Blessed is the man who trusts in the Lord, whose trust is the Lord.
-Jeremiah 17:7
Trust in him at all times, o people; pour out your hearts to him, for God is our refuge.
-Psalm 62:8
But may all who seek you rejoice and be glad in you; may those who love your salvation always say, "Let God be exalted!"
-Psalm 70:4
But now, this is what the LORD says--he who created you, O Jacob, he who
formed you, O Israel: "Fear not, for I have redeemed you; I have
summoned you by name; you are mine.
When you pass through the waters, I will be with you; and when you pass
through the rivers, they will not sweep over you. When you walk through
the fire, you will not be burned; the flames will not set you ablaze. For I am the LORD, your God, the Holy One of Israel, your Savior;
-Isaiah 43:1-3
SO ready to go home! Well, at least I thought I was ready to be back home in Wisconsin to get back to "normal life" is there is such a thing. Something felt weird and I definitely have not felt like life is "normal" and what I was used to when I left for an adventurous summer with YouthWorks out in West Virginia. As our last few days on the East coast were spent starting to debrief a crazy summer, I felt so confident that I just wanted to go home, I was so done with the crazy schedule and I certainly felt like I wasn't really going to miss anyone THAT much. I definitely had the mindset that I just want to go back to my own bed, my own friends, my own life that I was used to, my usual schedule, and be with people that have had many years getting to know who I am, what makes my heart beat, and what God has continually done in my life. Those last few days, I felt like an emotional basket case. My body was literally shutting down from such an exhausting summer and a traumatic last night in West Virginia left me even more exhausted with the desire to just crawl up in a ball, cry, and be home even more. This is definitely not my normal. I don't usually get super emotional, I'm usually a huge people person, and I certainly have never experienced the level of exhaustion that my body was at. Finally after a couple days, I was boarding the plane and heading home. I said goodbye to a couple amazing people at the airport and continued to convince myself how much I just wanted to leave the summer behind and be home to get back to my "real life."

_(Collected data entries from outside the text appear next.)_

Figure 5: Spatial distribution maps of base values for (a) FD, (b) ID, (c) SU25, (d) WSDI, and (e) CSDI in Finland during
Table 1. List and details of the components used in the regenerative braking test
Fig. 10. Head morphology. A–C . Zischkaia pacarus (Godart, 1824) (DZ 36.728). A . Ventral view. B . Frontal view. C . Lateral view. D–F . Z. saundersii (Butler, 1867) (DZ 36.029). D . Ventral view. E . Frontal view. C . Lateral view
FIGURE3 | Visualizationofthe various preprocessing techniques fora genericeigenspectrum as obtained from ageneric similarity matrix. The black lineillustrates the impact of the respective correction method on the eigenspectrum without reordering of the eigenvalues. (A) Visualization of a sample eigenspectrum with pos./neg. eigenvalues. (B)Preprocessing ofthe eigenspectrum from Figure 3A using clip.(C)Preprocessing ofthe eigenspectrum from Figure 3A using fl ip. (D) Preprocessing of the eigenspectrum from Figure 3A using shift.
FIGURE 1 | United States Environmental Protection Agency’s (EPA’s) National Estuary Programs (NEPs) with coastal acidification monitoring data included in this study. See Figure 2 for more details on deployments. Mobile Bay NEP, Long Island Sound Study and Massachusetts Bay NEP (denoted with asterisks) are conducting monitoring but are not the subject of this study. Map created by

After spending a night with a friend before she moved to East Asia for an entire year, I realized that God changed way more of me than I thought. I have been an emotional wreck, and half of it is because I'm definitely not used to being this emotional about things. In the past week, I've cried way more than I have in the past year before the past week or so and I definitely catch myself thinking, "what is wrong with me? God what are You doing???" I thought I wanted to just be home, be back to what I'm used to but also wishing time away to fast forward to February so that I can move to the Twin Cities in MN and start a new stage of life, and I just want to feel normal! Life is not the normal that I thought it was going to be coming back home. A lot of friends have moved or are not back to school yet. I won't even be on campus anymore due to student teaching so the "normal" I had of school and classes on campus is no longer going to be there and I certainly won't be seeing the people that I'm so used to seeing with living at home and leaving the apartment I lived in. It's weird not coming back home to a job like I have the past 4 years, it's weird living with my parents who do not know the Lord again, it's weird that all my friends have moved onto the next stage of life in other cities, it's weird not being with my YouthWorks staff team that became family this summer in the community that we got so used to the past couple months, and it's weird that I've turned into a crazy introvert. Life.

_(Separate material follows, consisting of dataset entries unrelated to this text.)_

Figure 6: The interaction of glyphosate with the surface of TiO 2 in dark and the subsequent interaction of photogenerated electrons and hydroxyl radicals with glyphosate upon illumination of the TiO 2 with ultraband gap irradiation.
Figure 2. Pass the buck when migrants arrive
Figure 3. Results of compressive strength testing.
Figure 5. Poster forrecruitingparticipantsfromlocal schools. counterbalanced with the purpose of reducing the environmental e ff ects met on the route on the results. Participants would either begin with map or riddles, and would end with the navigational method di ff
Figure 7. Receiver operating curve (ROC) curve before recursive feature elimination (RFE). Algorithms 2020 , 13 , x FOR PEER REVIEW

God is definitely using all of these emotions to remind me that life here is not permanent, there will constantly be change no matter what, there will be heartbreak and disappointment, life will definitely not go the way that you expect it to but none of this means that God changes. God is still faithful. My pride and weak flesh get in the way of remembering that God is bigger than I ever imagine and His plan is perfect. So will I choose to rejoice?
Will I choose to rejoice in what God is doing when I have no clue what it is? Will I choose to trust that God has a lesson waiting for me in times of disappointment? Will I choose to be thankful for the blessings that God freely gives me even in the midst of confusion and change of plans? Will I make the choice to rejoice?

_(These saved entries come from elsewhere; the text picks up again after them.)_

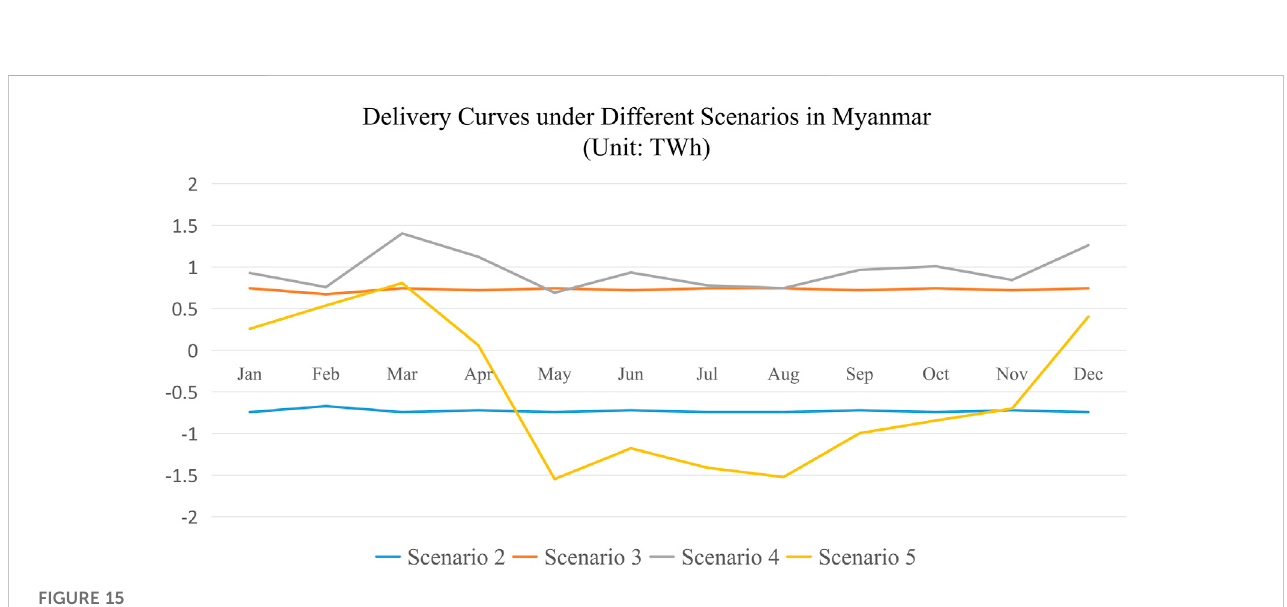
FIGURE 15 Delivery curves under different scenarios in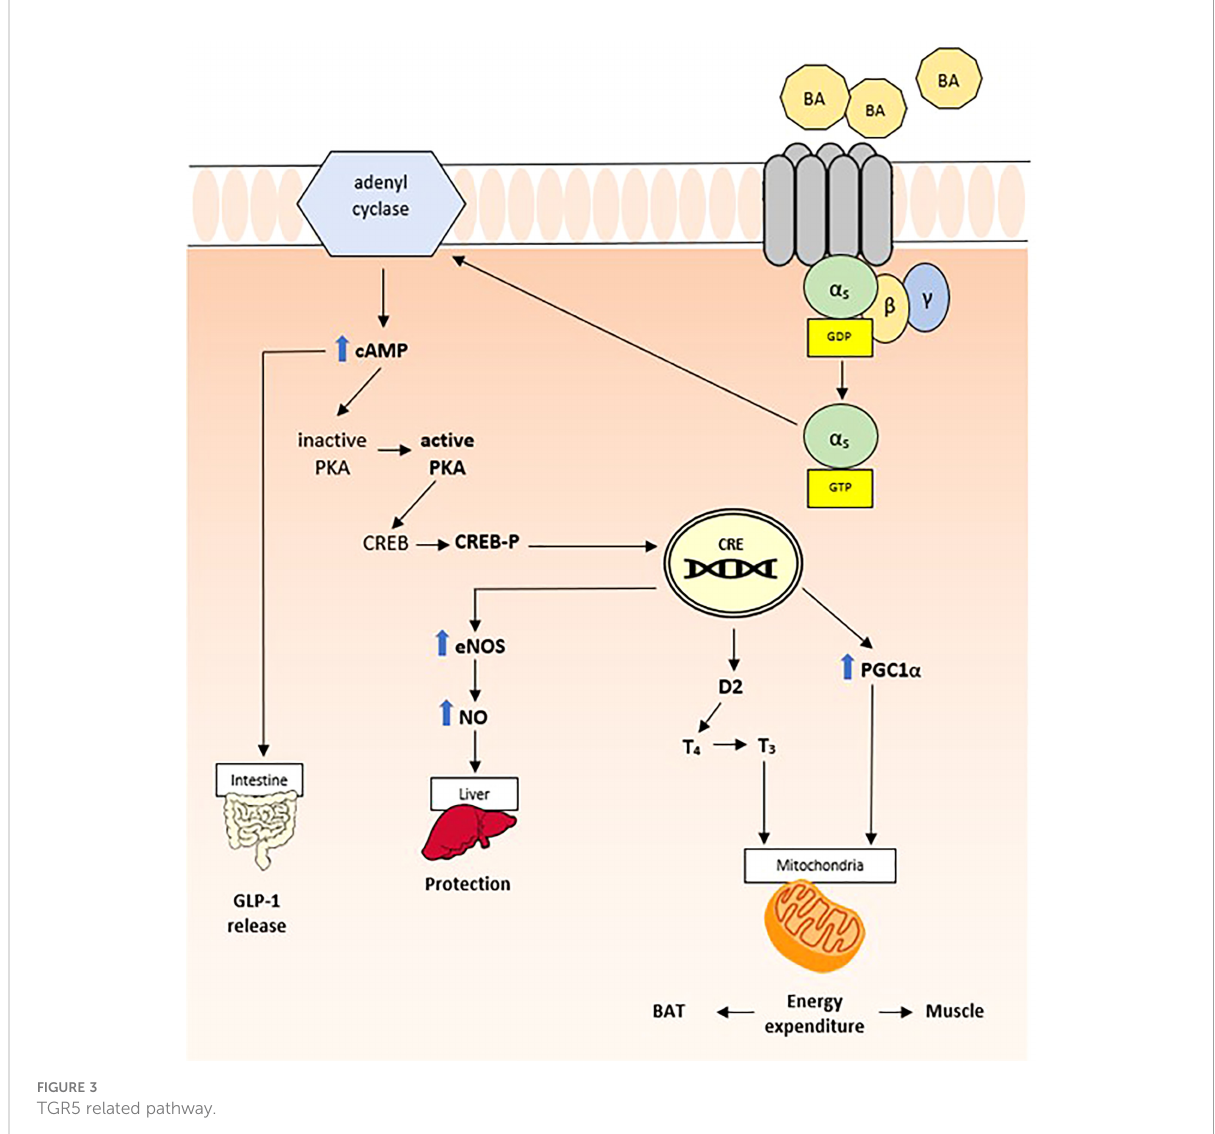
FIGURE 3 TGR5 related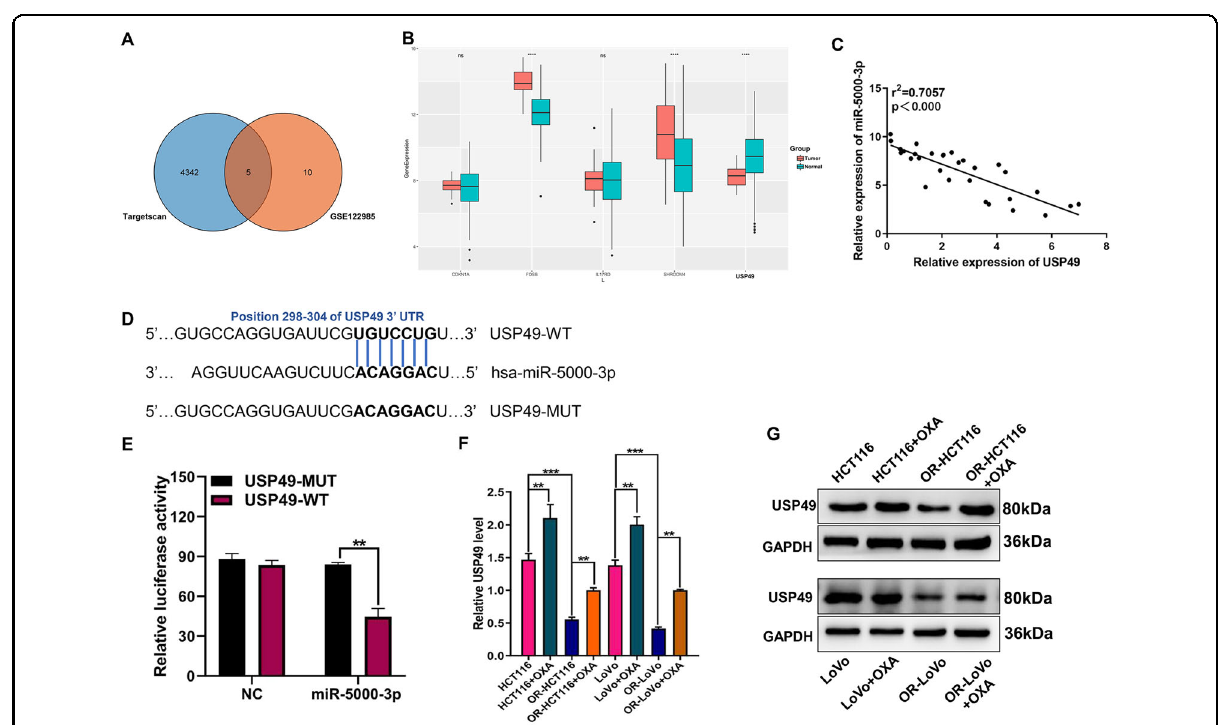
Fig. 5 miR-5000-3p regulates USP49 mRNA and protein expression by targeting the 3 ′ UTR in OR-CRC cells. A We combined the TargetScanHuman 7.2 databases predicting the putative targets of miR-5000-3p and GEO dataset screening DEGs between CRC cells and OR-CRC cells, and there were fi ve predicted targets that overlapped among the two online databases. Venn diagrams showing the fi ve DEGs ( p < 0.05 & | logFC|>1). FC, fold change. B The expression levels of CDKN1A, SHROOM4, FOSB, USP49, and IL17RD in normal or CRC tissues from Colon Adenocarcinoma (COAD) were analyzed by starBase online, which was based on the TCGA database (http://starbase.sysu.edu.cn). C The scatter plots showing correlation between expression of miR-5000-3p and USP49 in COAD. r 2 = 0.7057 and p < 0.000. D , E Luciferase activity assays of the activity of luciferase vectors containing the USP49 3 ′ UTR were performed following transfection with miR-5000-3p or negative control (NC) for 24 h using the Dual-Luciferase Reporter Assay System. F , G The mRNA and protein expression levels of USP49 in two CRC cell lines (HCT116 and LoVo) or their oxaliplatin (OXA)-resistant cell lines (OR-HCT116 and OR-LoVo) or after OXA treatment from qRT-PCR assay ( F ) and western blot ( G ). * p < 0.05, ** p < 0.01, and *** p <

To be honest, I don't always choose to rejoice in what God is doing because I sometimes fail to believe that God has it all under control and that I just need to wait. Being patient has never been a strength of mine. God continually shows me how far He has yet to take me in trusting Him even when I can look back to see how far He has already brought me. God loves me so much. God has blessed me so much. I am working on choosing to rejoice in the future of what God has for me even when it's hard and emotional and confusing and painful. I will wait on the Lord.